Dies kann ein starker europäischer Moment werden. Ein Moment, in dem die Menschen verstehen, wie wichtig es ist, europäische Freunde zu haben, die sich gegenseitig unterstützen, ein Moment, in dem Sie essentielle Informationen, Fachkenntnisse und Vorräte austauschen, ein Moment, in dem Sie erkennen, wie eine epochale Krise durch eine starke Kultur des Teilen und Solidarität bewältigt werden kann. Die Corona-Krise kann zu einem solchen europäischen Moment führen.
Als der Corona Virus nach Europa kam sah es anfangs gar nicht nach einem großen europäischen Moment aus. Die nationalen Regierungschefs ergriffen die Initiative, schlossen Grenzen und hordeten medizinisches Material für den nationalen Markt. Man hörte große Reden an die eigene Nation von Premierministern, Präsidenten und Kanzlerinnen, die jetzt die richtigen Worte fanden, während man von europäischen Politikern fast nichts hörte. Man las von angeblichen Nord-Süd Fraktionen europäischer Finanzminister, die sich wie in einem Rosenkrieg beharken anstatt an einer Art europäischen Marschall Plan zu arbeiten.

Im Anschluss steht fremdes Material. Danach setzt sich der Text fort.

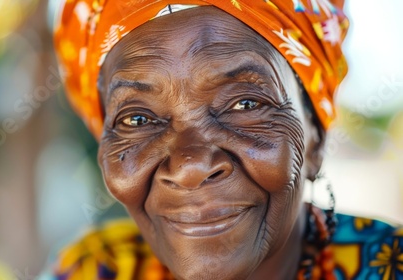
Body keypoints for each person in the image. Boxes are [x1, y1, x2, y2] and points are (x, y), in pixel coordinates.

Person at [46, 0, 403, 279]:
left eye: (245, 103)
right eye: (137, 119)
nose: (190, 166)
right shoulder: (94, 269)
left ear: (315, 139)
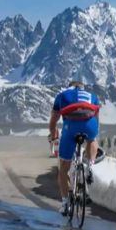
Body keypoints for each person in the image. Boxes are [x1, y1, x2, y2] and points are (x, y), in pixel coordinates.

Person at [48, 81, 101, 216]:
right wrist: (93, 134)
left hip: (70, 127)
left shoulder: (62, 96)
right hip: (90, 125)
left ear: (69, 87)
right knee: (92, 139)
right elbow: (97, 118)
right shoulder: (92, 95)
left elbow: (53, 122)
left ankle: (65, 203)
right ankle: (90, 165)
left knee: (63, 168)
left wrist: (54, 136)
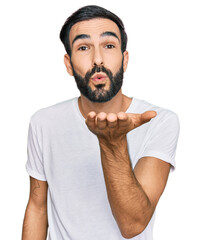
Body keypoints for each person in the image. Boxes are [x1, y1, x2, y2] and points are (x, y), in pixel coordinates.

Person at [22, 5, 180, 240]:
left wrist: (113, 142)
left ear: (124, 59)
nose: (97, 59)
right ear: (68, 63)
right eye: (83, 47)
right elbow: (37, 206)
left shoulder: (159, 121)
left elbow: (133, 224)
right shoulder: (43, 122)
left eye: (108, 46)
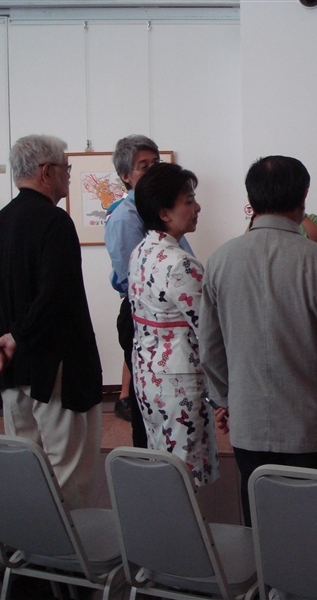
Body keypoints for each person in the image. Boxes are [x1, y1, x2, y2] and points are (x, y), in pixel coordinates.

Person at [199, 155, 317, 525]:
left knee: (260, 526)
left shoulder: (220, 261)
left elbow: (209, 349)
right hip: (313, 425)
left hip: (248, 424)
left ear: (251, 198)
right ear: (303, 196)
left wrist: (226, 399)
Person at [0, 134, 103, 510]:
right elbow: (55, 295)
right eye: (66, 168)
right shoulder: (55, 222)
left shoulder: (0, 222)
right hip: (55, 369)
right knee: (69, 473)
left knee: (25, 468)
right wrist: (15, 337)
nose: (69, 175)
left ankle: (29, 542)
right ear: (47, 172)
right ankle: (73, 547)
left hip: (12, 370)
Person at [127, 162, 218, 487]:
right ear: (165, 213)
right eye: (189, 201)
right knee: (184, 474)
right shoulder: (181, 263)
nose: (197, 208)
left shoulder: (141, 251)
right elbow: (211, 331)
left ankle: (162, 518)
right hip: (179, 382)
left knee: (163, 464)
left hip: (147, 374)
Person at [105, 135, 195, 447]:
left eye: (156, 163)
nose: (153, 169)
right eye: (143, 166)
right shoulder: (125, 217)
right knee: (151, 412)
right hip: (146, 311)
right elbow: (133, 279)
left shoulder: (163, 218)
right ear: (125, 176)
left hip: (171, 314)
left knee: (167, 412)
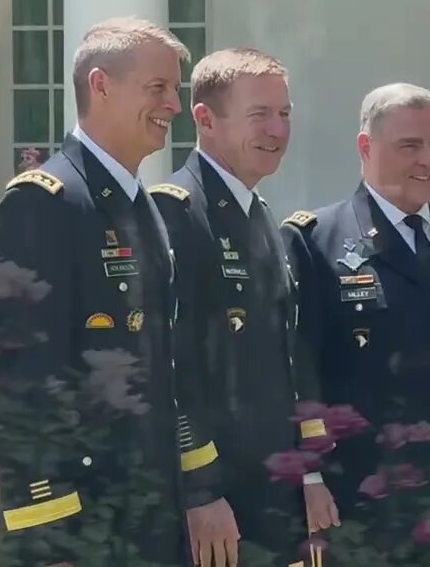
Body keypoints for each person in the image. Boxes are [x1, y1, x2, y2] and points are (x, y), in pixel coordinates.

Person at [0, 17, 238, 566]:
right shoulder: (43, 204)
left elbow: (168, 367)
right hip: (78, 532)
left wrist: (200, 486)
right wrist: (49, 538)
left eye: (176, 89)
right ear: (100, 86)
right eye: (158, 88)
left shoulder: (141, 205)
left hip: (149, 518)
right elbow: (18, 383)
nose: (174, 105)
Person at [279, 83, 430, 565]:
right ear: (365, 147)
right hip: (367, 498)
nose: (427, 161)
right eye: (409, 146)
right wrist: (309, 475)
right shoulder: (316, 240)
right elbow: (298, 366)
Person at [148, 48, 338, 567]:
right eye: (260, 114)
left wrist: (311, 470)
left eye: (285, 113)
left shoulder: (261, 217)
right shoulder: (178, 213)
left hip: (268, 495)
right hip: (217, 500)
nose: (277, 129)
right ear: (205, 119)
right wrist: (199, 490)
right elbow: (170, 367)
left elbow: (288, 357)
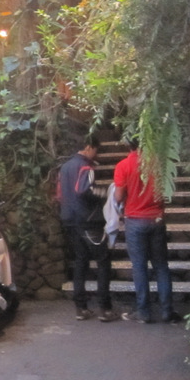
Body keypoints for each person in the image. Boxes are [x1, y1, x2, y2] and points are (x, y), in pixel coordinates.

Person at [113, 139, 181, 324]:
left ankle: (144, 312)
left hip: (135, 221)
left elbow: (118, 196)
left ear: (130, 146)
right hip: (156, 219)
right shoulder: (158, 164)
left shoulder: (123, 165)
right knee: (161, 266)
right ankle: (167, 311)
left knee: (139, 267)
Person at [58, 136, 118, 322]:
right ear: (88, 147)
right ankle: (104, 308)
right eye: (95, 150)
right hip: (88, 221)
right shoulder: (86, 167)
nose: (96, 154)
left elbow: (59, 194)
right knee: (103, 261)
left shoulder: (64, 168)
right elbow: (85, 190)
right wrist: (106, 193)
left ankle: (80, 308)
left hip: (69, 220)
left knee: (81, 262)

Man sah, wie chinesische und russische Solidaritätsflugzeuge mit dringend benötigter medizinischer Versorgung und Personal in Italien landen. Die ersten Wochen der Corona Krise waren kein stolzer europäischer Moment, sondern schienen ein Rückfall in das Europa der zerstrittenen Vaterländer.
Dabei hat Europa in den letzten 75 Jahren eine einzigartige Kultur des zwischenstaatlichen Teilens geschaffen, eine Art innovative Sharing-Society lang bevor man mit digitalen Sharen von Kurznachrichten, Taxis, Wohnungen und Scootern virtuelle Milliarden verdienen konnte. Und das hat uns Europäern, und dem Rest der Welt, gutgetan. Erinnern wir uns kurz, wir waren früher der Kontinent, der für Krieg, Hass und Kolonialisierung weltbekannt war. Jetzt ist der Moment, wo sich das Europäische Modell des Teilens unter Extrembedingungen bewähren muss. Oder nicht.
Es gibt Hoffnung. Bürger hielten sich die (virtuelle) Hand, übten kleine und oft einfallsreiche menschliche Gesten der alltäglichen Solidarität. Dies verband uns über Balkone, soziale Netzwerke, Städte und Länder hinweg. Es ist die menschliche Hoffnung und unsere gemeinsame Kultur ohne viel Aufhebens, die uns das Gefühl gibt, zusammen zu gehören, und das ist jetzt ganz viel wert! Dies ist die Kultur der Solidarität, die aus dieser Krise erwachsen kann. Dies ist ein europäischer Moment, ein europäischer Moment der Solidarität, ein europäischer Moment der Bürger.
Auf den verpatzen europäischen Frühling folgte ein Sommer, in dem sich europäische Regierungschefs dann auf ein gewaltiges europäisches Aufbauprogramm einigten, das nicht nur eine Bestätigung des bisherigen europäischen Kooperationsmodels war sondern sogar darüber hinausging. Nun liegt es an der Umsetzung, ob dies doch noch ein europäischer Moment der Solidarität wird.
Bei der Europäischen Kulturstiftung haben wir beschlossen, auf diesen Moment zu setzen, und einen neuen Fonds für die Stärkung einer europäischen Kultur der Solidarität einzurichten, für den wir einen erheblichen Teil unseres Haushalts bereitgestellt haben. Dieser Fonds unterstützt Künstler, Kulturschaffende und die gesamte Zivilgesellschaft auf flexible Weise bei ihrer Reaktion auf die Corona-Krise und deren Nachbeben über europäische Grenzen hinweg in Zeiten von Reisebeschränkungen und sozialer Distanz. Wir laden alle ein, sich mit Geld oder Ideen am Erfolg dieser Initiative zu beteiligen. Der Fond ist offen.
Dies ist die Zeit, in der wir Europäer unsere einzigartige europäische Kultur des Teilens wertschätzen und vertiefen sollten, anstatt sie auseinander brechen zu lassen. Dies kann und muss einfach ein europäischer Moment der Solidarität sein.